— What to do —
Run through the records and show each line that includes the string "Large".

— Records shown —
────────

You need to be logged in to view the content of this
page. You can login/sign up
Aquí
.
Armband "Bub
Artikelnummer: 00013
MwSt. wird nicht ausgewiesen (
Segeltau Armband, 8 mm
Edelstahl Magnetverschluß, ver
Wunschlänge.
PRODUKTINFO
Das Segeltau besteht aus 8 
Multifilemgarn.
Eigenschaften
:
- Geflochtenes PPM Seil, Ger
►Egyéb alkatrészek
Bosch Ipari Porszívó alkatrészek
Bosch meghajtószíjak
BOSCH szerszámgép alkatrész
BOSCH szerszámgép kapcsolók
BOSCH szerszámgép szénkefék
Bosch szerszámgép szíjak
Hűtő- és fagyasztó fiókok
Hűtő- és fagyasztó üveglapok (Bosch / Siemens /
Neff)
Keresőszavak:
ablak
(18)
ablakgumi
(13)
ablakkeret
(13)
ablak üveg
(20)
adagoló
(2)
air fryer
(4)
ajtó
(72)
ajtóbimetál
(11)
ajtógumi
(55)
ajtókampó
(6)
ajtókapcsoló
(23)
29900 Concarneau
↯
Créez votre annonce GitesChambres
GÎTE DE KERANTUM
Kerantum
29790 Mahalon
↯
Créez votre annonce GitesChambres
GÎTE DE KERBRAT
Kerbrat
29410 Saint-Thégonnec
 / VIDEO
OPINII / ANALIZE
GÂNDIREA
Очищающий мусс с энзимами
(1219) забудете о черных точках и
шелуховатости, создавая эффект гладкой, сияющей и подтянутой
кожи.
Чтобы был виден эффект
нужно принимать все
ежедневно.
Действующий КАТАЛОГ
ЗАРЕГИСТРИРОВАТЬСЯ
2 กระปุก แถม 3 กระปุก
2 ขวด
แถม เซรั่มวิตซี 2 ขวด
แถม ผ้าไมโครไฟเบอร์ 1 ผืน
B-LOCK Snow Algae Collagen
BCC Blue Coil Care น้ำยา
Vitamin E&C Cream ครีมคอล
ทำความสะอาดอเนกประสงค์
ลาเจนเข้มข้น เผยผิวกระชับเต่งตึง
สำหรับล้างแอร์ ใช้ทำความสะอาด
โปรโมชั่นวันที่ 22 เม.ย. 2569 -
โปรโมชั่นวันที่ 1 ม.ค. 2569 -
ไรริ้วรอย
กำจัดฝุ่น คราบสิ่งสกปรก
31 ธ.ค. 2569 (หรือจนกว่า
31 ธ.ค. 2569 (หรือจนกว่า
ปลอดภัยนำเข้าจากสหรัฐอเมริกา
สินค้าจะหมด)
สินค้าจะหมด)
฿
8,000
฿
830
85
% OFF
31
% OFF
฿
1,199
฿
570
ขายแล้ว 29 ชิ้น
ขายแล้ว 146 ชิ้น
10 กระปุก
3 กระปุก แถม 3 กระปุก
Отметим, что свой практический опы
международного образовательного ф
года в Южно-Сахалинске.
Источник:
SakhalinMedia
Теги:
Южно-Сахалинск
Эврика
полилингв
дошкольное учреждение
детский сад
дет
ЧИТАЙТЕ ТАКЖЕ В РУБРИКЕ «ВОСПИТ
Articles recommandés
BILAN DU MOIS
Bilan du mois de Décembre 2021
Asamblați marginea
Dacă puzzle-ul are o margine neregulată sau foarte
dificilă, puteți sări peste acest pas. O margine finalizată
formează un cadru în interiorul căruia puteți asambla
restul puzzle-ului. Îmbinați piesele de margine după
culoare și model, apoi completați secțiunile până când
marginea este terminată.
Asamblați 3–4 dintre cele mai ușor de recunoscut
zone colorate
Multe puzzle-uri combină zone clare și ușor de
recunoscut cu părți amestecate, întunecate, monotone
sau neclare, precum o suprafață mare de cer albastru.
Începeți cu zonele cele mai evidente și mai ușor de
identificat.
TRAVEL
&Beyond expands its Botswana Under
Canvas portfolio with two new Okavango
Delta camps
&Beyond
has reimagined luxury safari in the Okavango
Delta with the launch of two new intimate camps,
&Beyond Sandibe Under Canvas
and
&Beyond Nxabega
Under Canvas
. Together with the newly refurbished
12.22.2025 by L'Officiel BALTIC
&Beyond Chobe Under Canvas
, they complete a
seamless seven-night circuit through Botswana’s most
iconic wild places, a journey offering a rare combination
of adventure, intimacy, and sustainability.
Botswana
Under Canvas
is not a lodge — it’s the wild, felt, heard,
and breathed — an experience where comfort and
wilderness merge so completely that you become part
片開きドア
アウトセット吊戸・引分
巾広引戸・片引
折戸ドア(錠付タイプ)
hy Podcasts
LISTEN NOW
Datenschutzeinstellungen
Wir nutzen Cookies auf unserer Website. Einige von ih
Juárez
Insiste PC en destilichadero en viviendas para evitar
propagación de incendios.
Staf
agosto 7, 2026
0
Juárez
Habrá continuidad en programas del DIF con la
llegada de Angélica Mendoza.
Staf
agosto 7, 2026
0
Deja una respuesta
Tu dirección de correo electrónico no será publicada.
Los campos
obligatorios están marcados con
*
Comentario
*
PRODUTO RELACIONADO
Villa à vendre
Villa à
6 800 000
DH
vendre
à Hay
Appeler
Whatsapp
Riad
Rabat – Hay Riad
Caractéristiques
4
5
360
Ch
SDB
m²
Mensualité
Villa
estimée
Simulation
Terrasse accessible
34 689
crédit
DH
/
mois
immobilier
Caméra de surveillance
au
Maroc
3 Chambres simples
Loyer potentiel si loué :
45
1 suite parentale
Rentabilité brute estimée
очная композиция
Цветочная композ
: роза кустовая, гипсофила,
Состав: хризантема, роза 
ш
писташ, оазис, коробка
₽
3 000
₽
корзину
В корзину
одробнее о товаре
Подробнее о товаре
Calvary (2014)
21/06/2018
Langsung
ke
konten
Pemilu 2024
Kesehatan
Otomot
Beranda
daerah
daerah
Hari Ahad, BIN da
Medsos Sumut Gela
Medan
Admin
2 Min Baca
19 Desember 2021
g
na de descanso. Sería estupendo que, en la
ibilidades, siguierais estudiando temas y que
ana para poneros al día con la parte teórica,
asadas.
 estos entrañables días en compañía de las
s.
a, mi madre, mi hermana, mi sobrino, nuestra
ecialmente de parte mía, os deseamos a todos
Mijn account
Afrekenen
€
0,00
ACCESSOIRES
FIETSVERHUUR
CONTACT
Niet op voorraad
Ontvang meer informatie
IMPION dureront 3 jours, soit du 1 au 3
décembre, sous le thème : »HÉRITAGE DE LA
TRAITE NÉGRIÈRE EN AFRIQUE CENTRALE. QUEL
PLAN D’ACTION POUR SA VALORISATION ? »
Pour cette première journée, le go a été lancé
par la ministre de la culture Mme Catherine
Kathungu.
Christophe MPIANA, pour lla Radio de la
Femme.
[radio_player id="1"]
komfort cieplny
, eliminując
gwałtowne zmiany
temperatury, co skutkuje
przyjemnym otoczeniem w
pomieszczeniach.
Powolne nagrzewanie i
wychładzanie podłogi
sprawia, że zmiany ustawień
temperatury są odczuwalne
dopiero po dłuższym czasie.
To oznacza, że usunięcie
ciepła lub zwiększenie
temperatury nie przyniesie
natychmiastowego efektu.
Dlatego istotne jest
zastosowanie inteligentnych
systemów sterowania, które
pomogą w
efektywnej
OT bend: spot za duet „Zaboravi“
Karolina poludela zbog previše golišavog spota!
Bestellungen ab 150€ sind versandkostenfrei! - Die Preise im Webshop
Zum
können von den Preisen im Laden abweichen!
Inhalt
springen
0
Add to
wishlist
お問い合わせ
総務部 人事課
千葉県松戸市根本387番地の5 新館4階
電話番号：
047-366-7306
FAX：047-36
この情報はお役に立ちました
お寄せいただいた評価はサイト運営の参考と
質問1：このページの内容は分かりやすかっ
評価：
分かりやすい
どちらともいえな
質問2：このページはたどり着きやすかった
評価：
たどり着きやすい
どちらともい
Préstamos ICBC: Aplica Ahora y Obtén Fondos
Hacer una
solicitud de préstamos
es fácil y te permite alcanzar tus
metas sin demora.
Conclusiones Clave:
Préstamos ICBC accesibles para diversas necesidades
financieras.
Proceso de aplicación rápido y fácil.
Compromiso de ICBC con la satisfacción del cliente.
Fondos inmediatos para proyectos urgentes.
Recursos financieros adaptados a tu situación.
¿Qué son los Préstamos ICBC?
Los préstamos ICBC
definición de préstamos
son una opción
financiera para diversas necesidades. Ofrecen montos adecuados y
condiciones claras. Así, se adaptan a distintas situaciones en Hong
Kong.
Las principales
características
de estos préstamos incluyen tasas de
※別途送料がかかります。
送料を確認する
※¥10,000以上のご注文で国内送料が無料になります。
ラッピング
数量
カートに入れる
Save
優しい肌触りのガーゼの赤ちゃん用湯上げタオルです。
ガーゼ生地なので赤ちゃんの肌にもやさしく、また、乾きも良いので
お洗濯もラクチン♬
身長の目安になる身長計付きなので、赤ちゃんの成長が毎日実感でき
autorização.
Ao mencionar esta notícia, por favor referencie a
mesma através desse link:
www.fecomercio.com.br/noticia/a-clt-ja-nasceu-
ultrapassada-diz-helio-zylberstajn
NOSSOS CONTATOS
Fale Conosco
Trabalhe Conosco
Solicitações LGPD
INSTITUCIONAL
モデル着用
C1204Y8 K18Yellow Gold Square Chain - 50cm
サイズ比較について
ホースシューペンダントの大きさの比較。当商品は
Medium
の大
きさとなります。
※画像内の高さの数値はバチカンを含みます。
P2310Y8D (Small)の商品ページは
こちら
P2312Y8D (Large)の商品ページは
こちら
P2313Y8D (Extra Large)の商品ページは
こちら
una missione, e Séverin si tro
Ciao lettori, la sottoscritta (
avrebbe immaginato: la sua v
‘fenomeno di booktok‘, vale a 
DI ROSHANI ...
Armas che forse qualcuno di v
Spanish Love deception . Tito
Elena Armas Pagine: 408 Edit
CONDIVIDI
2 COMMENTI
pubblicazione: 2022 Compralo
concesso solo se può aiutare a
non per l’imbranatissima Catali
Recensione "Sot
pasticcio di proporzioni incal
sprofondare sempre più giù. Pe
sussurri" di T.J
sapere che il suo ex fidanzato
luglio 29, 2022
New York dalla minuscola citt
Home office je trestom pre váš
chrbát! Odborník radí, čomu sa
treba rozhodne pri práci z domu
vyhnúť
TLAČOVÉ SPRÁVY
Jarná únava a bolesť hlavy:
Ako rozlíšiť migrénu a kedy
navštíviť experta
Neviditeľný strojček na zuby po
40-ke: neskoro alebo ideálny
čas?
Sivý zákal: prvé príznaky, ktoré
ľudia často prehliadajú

────────

— Exercise response —
P2312Y8D (Large)の商品ページは
P2313Y8D (Extra Large)の商品ページは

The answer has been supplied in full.